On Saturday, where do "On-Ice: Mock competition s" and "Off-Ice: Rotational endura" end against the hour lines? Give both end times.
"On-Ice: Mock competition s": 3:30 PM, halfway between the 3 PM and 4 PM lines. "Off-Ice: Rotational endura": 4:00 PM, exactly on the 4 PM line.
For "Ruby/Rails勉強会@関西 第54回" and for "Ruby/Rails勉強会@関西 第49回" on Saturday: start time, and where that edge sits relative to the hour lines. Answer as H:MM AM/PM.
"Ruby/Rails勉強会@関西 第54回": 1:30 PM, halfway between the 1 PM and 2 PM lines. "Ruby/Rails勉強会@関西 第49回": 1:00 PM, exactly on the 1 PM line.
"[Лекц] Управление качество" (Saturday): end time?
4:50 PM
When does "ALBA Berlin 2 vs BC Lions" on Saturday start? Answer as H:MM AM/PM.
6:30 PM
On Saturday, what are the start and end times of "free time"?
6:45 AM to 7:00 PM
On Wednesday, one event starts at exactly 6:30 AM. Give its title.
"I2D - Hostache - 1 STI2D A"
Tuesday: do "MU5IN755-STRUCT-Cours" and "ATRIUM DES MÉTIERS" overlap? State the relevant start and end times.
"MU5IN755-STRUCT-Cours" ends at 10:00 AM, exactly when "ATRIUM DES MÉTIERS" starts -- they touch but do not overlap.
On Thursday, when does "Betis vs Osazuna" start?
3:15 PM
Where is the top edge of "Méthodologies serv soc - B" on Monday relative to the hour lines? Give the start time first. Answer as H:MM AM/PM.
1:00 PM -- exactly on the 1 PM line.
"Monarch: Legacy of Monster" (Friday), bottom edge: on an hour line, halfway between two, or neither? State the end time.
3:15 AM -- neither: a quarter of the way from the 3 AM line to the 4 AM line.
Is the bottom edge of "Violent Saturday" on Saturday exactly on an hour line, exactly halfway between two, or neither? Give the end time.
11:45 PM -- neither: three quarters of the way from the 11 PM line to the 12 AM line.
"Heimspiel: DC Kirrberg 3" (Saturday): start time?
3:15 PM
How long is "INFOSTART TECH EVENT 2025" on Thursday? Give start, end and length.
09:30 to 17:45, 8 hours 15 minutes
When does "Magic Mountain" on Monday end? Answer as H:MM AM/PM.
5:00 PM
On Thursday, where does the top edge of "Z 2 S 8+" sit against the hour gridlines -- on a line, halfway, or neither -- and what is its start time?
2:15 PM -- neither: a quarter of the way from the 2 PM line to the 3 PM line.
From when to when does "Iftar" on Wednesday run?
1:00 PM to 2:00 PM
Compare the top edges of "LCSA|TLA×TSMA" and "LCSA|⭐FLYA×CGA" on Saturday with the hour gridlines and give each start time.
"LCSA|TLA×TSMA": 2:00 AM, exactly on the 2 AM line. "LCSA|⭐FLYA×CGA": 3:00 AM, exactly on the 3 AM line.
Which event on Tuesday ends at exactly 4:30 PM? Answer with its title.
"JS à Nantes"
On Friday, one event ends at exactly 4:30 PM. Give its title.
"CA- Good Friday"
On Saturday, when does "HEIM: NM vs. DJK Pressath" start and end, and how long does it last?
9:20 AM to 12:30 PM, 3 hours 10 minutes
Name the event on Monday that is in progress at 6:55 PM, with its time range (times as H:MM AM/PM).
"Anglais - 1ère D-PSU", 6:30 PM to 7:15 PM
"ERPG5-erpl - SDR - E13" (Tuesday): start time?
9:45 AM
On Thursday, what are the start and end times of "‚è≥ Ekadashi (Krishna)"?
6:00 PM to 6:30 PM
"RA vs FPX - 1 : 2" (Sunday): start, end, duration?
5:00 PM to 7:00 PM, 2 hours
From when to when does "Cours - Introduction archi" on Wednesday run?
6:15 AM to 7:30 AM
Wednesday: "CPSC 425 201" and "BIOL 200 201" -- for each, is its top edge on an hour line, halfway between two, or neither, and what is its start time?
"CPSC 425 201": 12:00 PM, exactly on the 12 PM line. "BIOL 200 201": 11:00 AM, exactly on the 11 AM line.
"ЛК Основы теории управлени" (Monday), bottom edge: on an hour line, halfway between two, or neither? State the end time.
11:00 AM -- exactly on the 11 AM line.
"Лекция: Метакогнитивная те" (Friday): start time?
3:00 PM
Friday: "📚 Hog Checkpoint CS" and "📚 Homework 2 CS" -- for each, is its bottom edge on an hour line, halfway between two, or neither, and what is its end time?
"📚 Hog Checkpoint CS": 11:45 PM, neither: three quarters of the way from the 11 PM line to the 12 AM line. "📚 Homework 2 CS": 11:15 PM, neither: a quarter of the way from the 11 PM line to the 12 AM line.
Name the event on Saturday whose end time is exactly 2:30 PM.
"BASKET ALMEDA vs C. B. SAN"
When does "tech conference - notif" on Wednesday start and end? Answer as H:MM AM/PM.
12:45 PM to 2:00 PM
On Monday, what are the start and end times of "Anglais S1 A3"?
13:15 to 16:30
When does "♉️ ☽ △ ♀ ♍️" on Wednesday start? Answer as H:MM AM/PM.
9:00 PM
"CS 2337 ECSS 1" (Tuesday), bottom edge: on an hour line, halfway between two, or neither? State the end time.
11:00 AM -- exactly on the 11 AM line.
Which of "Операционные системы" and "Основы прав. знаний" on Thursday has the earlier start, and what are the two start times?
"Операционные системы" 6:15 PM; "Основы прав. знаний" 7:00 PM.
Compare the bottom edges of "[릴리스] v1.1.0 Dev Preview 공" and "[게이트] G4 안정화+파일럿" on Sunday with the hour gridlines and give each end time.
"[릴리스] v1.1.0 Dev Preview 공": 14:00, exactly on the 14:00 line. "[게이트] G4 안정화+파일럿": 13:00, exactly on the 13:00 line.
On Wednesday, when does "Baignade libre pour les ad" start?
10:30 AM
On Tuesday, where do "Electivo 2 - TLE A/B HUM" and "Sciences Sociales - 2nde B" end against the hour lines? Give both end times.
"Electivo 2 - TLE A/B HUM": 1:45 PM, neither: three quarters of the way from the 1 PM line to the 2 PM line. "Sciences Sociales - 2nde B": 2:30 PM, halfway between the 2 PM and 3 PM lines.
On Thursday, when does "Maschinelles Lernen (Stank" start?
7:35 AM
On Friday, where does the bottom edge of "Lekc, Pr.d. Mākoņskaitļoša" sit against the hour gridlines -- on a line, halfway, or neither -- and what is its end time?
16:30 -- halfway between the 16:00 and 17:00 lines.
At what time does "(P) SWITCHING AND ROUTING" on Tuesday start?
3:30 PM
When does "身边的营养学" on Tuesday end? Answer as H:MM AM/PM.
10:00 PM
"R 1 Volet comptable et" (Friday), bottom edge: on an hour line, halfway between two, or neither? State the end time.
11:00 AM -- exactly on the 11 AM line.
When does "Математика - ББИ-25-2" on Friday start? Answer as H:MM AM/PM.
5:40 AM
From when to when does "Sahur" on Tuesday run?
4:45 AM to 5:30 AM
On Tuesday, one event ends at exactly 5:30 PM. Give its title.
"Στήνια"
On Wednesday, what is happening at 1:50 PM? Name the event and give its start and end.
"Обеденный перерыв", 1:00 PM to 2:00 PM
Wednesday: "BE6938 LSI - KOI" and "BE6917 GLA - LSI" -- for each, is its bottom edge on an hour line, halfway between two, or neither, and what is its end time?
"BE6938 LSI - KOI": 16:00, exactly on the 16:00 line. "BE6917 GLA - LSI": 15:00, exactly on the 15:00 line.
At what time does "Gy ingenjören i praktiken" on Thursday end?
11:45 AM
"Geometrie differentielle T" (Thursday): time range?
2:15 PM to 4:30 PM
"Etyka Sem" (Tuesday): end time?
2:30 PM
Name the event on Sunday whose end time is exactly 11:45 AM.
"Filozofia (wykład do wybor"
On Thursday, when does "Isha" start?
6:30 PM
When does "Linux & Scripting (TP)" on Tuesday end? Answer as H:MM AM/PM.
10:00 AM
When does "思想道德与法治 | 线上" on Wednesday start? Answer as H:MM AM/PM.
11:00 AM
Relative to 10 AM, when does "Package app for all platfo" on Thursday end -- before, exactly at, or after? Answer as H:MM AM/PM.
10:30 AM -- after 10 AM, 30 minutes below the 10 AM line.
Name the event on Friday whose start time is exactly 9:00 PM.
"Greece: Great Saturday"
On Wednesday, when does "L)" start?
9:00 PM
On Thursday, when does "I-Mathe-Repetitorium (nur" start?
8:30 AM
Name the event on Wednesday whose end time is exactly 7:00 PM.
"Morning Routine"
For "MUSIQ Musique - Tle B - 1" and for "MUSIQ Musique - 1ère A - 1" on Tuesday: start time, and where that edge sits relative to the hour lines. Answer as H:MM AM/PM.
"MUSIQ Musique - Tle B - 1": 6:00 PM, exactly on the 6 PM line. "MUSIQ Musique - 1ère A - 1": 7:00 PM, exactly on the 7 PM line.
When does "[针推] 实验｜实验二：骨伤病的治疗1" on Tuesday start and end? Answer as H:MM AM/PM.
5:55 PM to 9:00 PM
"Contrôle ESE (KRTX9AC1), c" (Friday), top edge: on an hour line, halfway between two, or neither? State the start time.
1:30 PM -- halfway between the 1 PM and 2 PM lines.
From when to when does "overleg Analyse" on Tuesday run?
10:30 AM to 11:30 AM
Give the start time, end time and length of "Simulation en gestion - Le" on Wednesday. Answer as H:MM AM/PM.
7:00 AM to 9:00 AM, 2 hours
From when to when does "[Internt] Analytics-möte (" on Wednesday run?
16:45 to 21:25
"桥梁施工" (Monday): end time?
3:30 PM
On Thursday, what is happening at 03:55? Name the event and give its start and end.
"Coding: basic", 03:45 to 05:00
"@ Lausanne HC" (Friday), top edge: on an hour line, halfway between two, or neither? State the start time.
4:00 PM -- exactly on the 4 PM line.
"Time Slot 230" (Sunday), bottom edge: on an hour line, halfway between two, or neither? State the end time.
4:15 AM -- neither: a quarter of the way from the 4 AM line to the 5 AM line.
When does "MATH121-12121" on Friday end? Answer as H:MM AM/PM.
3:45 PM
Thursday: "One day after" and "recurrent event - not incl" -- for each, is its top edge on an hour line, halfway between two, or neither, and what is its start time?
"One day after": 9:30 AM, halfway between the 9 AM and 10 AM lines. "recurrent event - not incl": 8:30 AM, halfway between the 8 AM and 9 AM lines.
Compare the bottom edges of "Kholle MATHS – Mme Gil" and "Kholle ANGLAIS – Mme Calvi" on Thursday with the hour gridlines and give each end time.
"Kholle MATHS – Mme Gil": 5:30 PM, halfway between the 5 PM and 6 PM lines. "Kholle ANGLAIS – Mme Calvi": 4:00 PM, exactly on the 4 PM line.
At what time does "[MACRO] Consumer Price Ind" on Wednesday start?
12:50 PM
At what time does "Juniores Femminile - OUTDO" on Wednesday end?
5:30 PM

(AIM) Rewrite the data from its start up to and including the line with "2:15 PM -- neither: a", replacing every "hour lines" with "hour marks" and leaving everything else unchanged.

(FINISHED TASK)
On Saturday, where do "On-Ice: Mock competition s" and "Off-Ice: Rotational endura" end against the hour marks? Give both end times.
"On-Ice: Mock competition s": 3:30 PM, halfway between the 3 PM and 4 PM lines. "Off-Ice: Rotational endura": 4:00 PM, exactly on the 4 PM line.
For "Ruby/Rails勉強会@関西 第54回" and for "Ruby/Rails勉強会@関西 第49回" on Saturday: start time, and where that edge sits relative to the hour marks. Answer as H:MM AM/PM.
"Ruby/Rails勉強会@関西 第54回": 1:30 PM, halfway between the 1 PM and 2 PM lines. "Ruby/Rails勉強会@関西 第49回": 1:00 PM, exactly on the 1 PM line.
"[Лекц] Управление качество" (Saturday): end time?
4:50 PM
When does "ALBA Berlin 2 vs BC Lions" on Saturday start? Answer as H:MM AM/PM.
6:30 PM
On Saturday, what are the start and end times of "free time"?
6:45 AM to 7:00 PM
On Wednesday, one event starts at exactly 6:30 AM. Give its title.
"I2D - Hostache - 1 STI2D A"
Tuesday: do "MU5IN755-STRUCT-Cours" and "ATRIUM DES MÉTIERS" overlap? State the relevant start and end times.
"MU5IN755-STRUCT-Cours" ends at 10:00 AM, exactly when "ATRIUM DES MÉTIERS" starts -- they touch but do not overlap.
On Thursday, when does "Betis vs Osazuna" start?
3:15 PM
Where is the top edge of "Méthodologies serv soc - B" on Monday relative to the hour marks? Give the start time first. Answer as H:MM AM/PM.
1:00 PM -- exactly on the 1 PM line.
"Monarch: Legacy of Monster" (Friday), bottom edge: on an hour line, halfway between two, or neither? State the end time.
3:15 AM -- neither: a quarter of the way from the 3 AM line to the 4 AM line.
Is the bottom edge of "Violent Saturday" on Saturday exactly on an hour line, exactly halfway between two, or neither? Give the end time.
11:45 PM -- neither: three quarters of the way from the 11 PM line to the 12 AM line.
"Heimspiel: DC Kirrberg 3" (Saturday): start time?
3:15 PM
How long is "INFOSTART TECH EVENT 2025" on Thursday? Give start, end and length.
09:30 to 17:45, 8 hours 15 minutes
When does "Magic Mountain" on Monday end? Answer as H:MM AM/PM.
5:00 PM
On Thursday, where does the top edge of "Z 2 S 8+" sit against the hour gridlines -- on a line, halfway, or neither -- and what is its start time?
2:15 PM -- neither: a quarter of the way from the 2 PM line to the 3 PM line.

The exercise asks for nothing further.